From the entries below, copy out every line with "Ford" in it.

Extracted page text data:
Segment Open
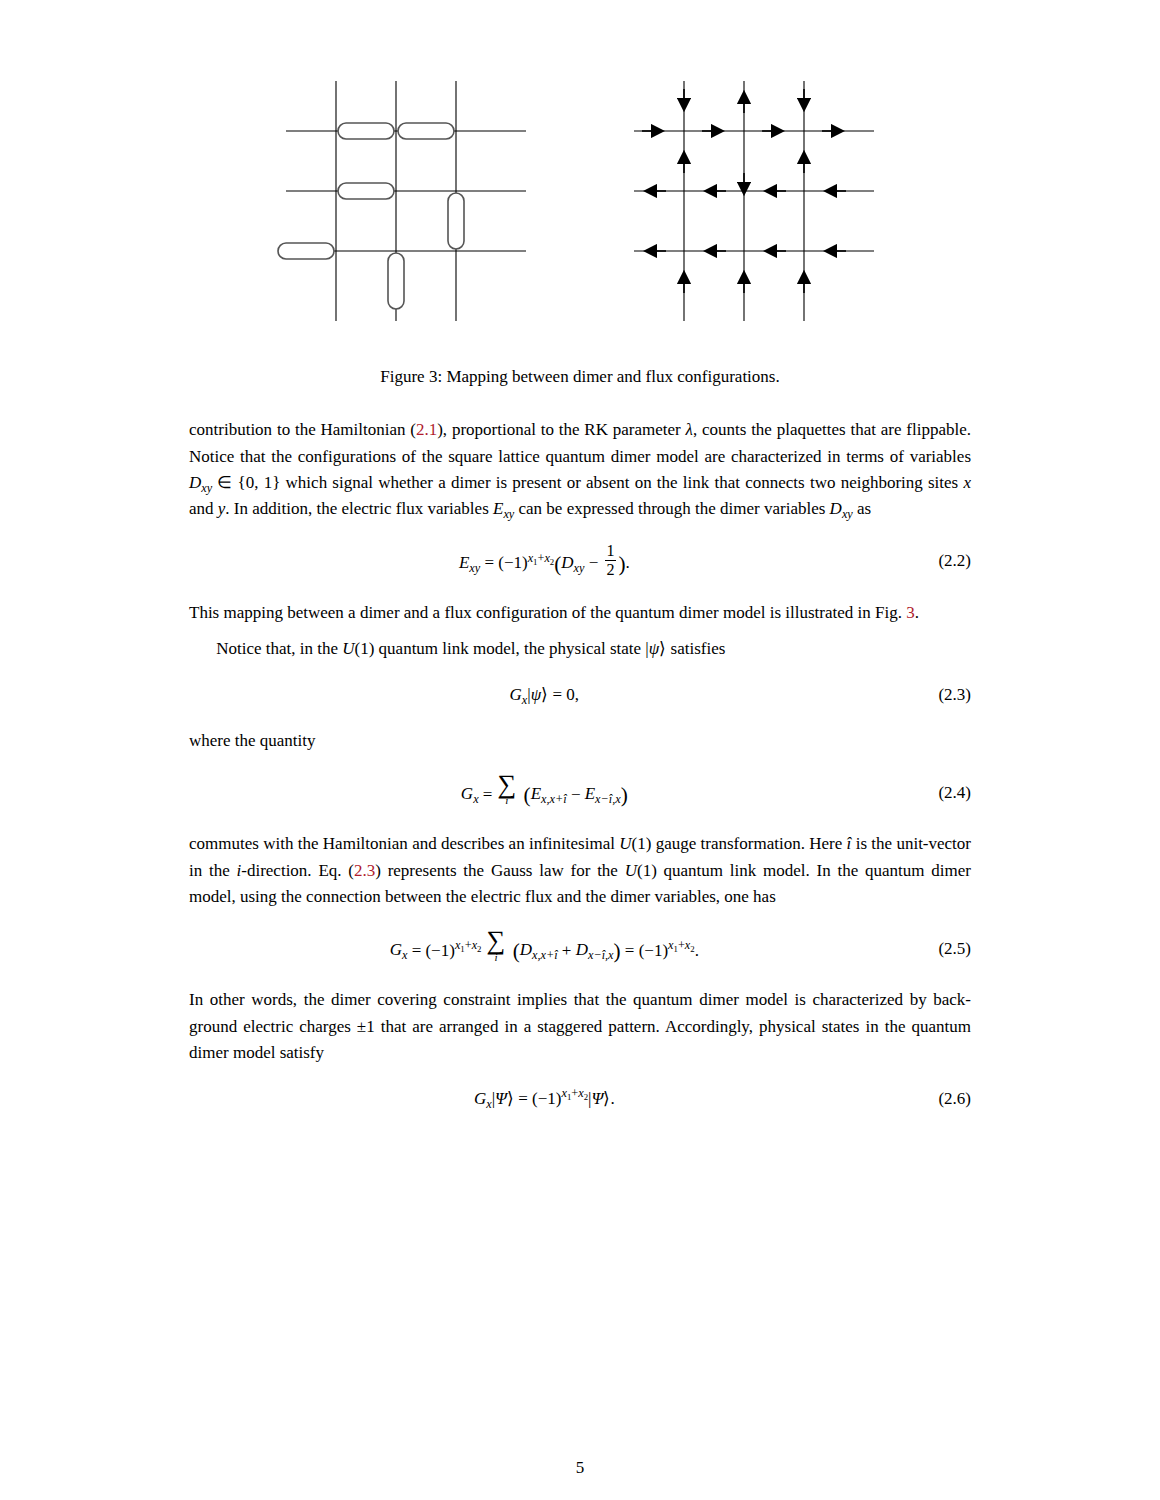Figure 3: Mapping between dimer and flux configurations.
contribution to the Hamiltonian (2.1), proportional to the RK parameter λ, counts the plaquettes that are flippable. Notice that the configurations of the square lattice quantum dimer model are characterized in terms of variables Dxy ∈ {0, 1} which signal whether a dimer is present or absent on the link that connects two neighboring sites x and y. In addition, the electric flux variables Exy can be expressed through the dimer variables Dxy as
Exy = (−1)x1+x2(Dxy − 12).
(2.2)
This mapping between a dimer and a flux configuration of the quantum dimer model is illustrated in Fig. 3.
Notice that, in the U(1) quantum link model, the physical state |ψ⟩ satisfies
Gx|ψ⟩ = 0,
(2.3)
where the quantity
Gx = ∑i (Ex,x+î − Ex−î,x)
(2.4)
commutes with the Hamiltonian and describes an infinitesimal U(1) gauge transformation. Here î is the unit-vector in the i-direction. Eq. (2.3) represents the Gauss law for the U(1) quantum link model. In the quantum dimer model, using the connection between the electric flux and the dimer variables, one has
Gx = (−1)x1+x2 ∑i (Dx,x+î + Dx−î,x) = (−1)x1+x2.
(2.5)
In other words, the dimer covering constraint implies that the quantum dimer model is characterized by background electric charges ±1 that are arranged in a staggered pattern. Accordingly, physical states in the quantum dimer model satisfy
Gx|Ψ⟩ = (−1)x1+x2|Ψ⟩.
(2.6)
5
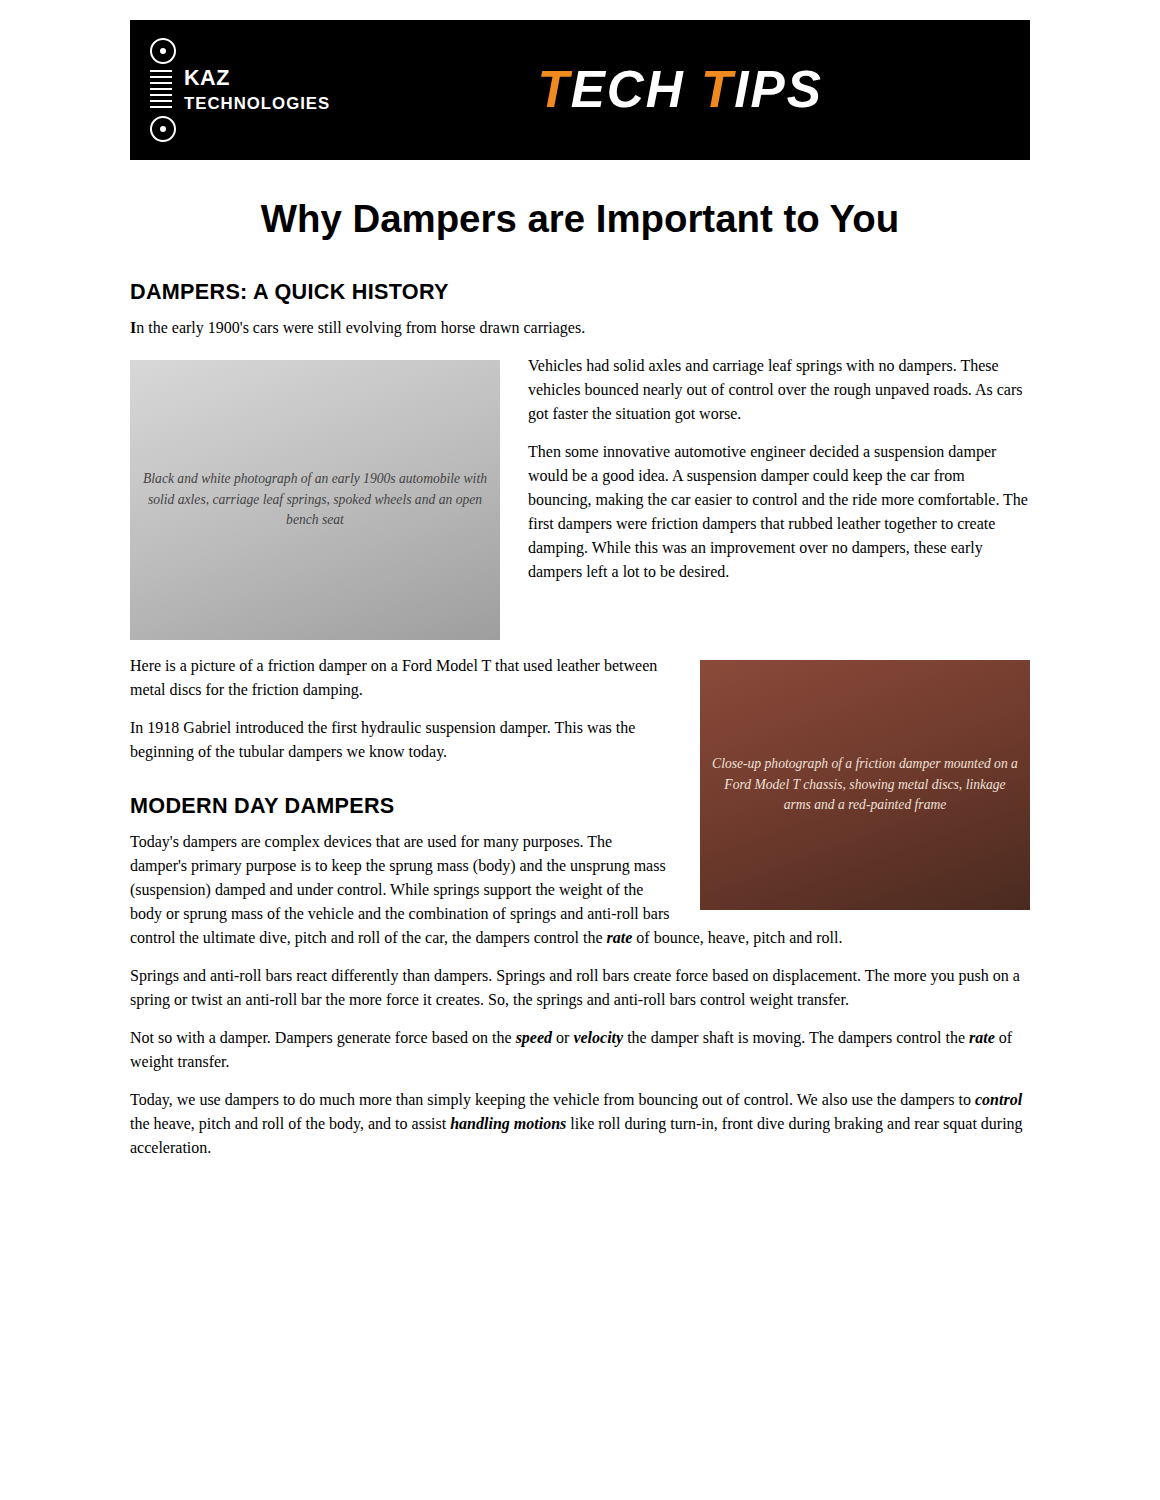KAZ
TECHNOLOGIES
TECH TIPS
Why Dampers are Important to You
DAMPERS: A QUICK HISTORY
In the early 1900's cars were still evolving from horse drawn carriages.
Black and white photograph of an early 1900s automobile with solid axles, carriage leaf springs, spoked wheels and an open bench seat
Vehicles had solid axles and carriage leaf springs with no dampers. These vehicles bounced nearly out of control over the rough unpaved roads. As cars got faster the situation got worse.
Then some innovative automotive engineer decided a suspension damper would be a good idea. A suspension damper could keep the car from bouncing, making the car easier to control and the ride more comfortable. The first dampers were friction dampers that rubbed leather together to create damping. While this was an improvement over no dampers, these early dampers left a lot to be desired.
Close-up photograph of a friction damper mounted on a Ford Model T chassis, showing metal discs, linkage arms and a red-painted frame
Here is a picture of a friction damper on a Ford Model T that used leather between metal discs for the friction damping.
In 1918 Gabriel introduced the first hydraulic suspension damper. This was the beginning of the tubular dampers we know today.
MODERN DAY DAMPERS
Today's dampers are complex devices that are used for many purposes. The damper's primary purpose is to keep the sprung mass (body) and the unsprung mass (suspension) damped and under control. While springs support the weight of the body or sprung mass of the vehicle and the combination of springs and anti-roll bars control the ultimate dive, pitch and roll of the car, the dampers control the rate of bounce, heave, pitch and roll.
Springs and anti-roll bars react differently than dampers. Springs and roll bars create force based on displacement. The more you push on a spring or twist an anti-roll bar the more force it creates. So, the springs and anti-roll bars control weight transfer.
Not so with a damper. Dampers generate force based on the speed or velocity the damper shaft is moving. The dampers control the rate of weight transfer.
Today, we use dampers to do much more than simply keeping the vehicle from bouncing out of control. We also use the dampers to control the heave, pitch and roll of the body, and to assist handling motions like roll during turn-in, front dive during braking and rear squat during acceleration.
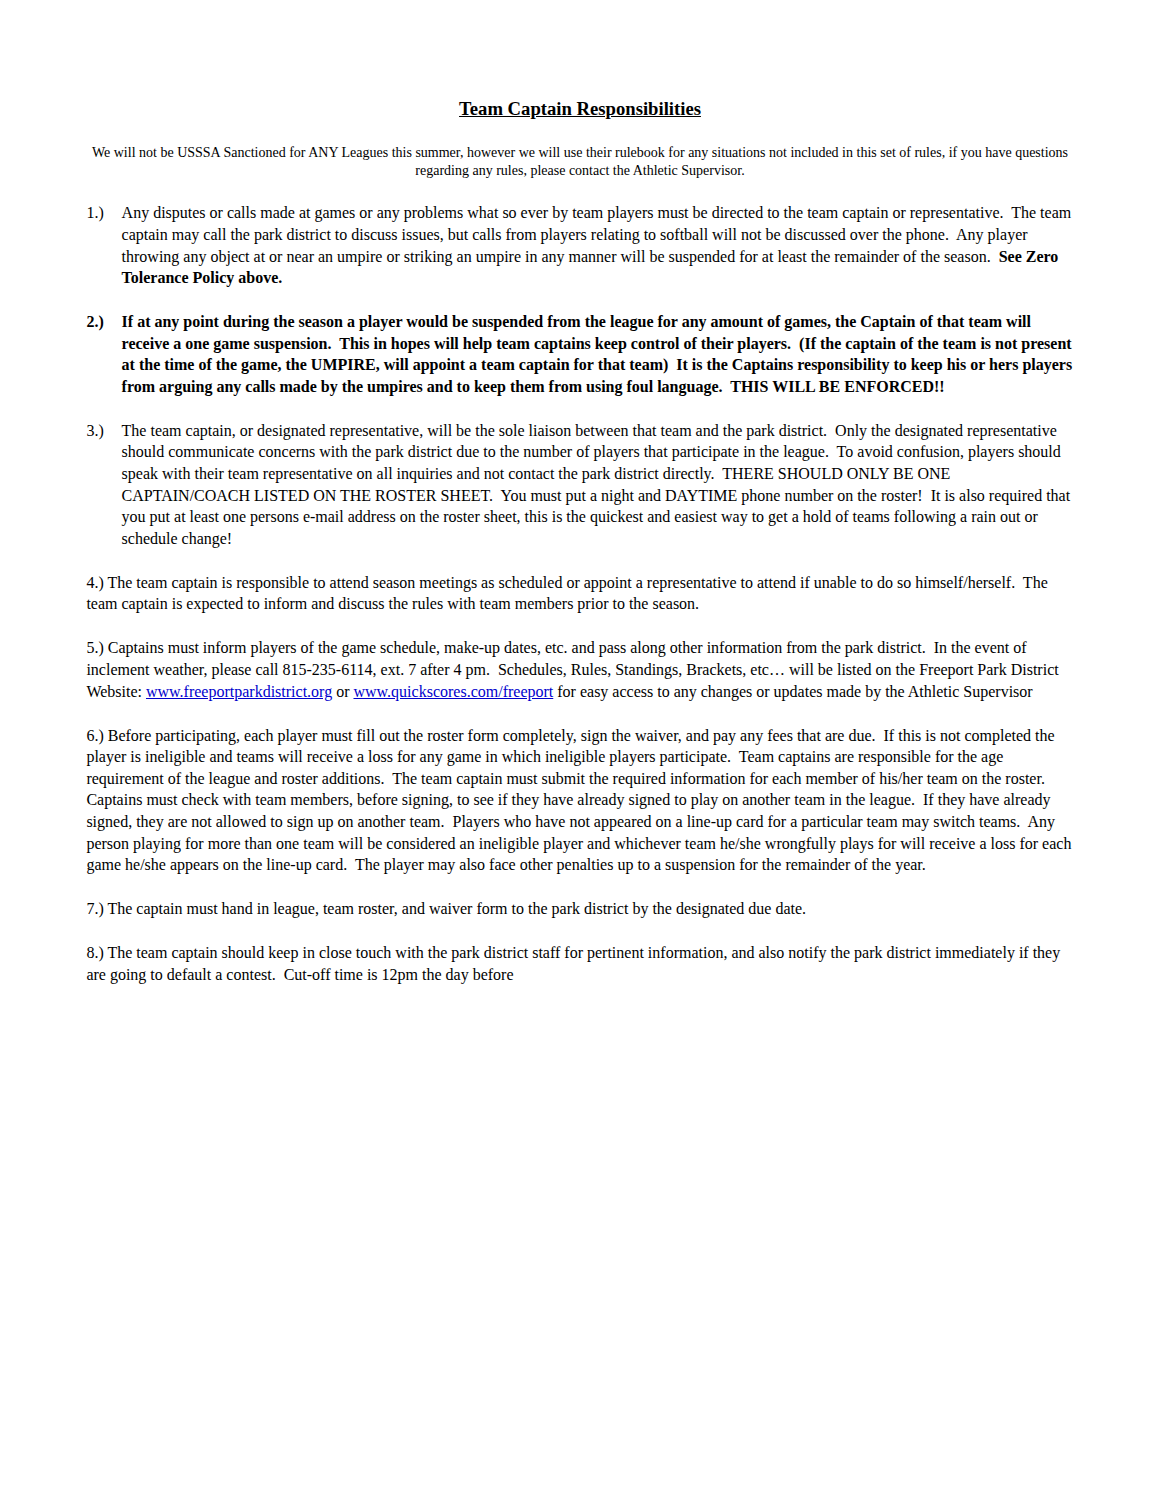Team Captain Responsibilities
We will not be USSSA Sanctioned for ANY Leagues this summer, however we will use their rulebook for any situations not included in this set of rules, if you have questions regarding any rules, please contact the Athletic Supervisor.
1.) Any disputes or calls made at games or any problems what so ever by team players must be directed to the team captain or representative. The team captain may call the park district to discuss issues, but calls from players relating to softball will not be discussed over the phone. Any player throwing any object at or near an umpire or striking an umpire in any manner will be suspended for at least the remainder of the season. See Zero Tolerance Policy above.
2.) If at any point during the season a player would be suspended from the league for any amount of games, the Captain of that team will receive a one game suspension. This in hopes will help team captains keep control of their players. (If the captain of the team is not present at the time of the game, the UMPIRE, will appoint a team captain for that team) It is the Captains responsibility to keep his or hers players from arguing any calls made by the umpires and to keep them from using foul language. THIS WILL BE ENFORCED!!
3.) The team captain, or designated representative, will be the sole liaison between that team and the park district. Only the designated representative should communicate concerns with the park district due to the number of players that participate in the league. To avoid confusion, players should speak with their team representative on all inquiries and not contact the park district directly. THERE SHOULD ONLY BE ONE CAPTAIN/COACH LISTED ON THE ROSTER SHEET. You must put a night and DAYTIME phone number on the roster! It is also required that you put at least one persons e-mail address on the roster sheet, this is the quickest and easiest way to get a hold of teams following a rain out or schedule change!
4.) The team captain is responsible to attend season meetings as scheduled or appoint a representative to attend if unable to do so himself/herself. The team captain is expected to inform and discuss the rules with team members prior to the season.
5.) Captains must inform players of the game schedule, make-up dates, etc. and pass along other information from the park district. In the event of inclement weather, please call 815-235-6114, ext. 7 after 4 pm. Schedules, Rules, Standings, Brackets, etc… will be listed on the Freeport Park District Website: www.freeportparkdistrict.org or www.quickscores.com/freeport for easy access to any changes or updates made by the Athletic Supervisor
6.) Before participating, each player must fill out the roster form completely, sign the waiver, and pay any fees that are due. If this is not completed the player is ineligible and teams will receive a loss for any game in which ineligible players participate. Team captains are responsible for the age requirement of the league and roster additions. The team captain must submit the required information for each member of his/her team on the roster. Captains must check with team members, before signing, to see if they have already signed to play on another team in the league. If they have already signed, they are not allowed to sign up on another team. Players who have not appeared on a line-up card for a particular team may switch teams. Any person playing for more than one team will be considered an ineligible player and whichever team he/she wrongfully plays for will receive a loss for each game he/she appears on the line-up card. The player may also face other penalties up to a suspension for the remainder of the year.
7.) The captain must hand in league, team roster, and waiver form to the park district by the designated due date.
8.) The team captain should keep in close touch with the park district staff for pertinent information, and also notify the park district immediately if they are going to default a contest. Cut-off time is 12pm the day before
Segment Closed
*Result of this task*
Close-up photograph of a friction damper mounted on a Ford Model T chassis, showing metal discs, linkage arms and a red-painted frame
Here is a picture of a friction damper on a Ford Model T that used leather between metal discs for the friction damping.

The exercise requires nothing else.